[Entries excerpted from a collection]
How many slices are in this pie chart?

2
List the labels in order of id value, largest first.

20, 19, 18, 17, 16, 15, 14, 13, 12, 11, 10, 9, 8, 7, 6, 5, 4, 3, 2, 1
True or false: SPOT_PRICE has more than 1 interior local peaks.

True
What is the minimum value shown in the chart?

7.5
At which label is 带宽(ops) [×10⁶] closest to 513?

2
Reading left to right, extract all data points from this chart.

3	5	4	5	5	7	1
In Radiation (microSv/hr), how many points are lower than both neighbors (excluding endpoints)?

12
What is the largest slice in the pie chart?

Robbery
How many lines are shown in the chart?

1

What you have to do:
Could you render every line of the entries above as a JSON list of strings, with one string per line and the blank lines left out?

Your response:
[
  "How many slices are in this pie chart?",
  "2",
  "List the labels in order of id value, largest first.",
  "20, 19, 18, 17, 16, 15, 14, 13, 12, 11, 10, 9, 8, 7, 6, 5, 4, 3, 2, 1",
  "True or false: SPOT_PRICE has more than 1 interior local peaks.",
  "True",
  "What is the minimum value shown in the chart?",
  "7.5",
  "At which label is 带宽(ops) [×10⁶] closest to 513?",
  "2",
  "Reading left to right, extract all data points from this chart.",
  "3\t5\t4\t5\t5\t7\t1",
  "In Radiation (microSv/hr), how many points are lower than both neighbors (excluding endpoints)?",
  "12",
  "What is the largest slice in the pie chart?",
  "Robbery",
  "How many lines are shown in the chart?",
  "1"
]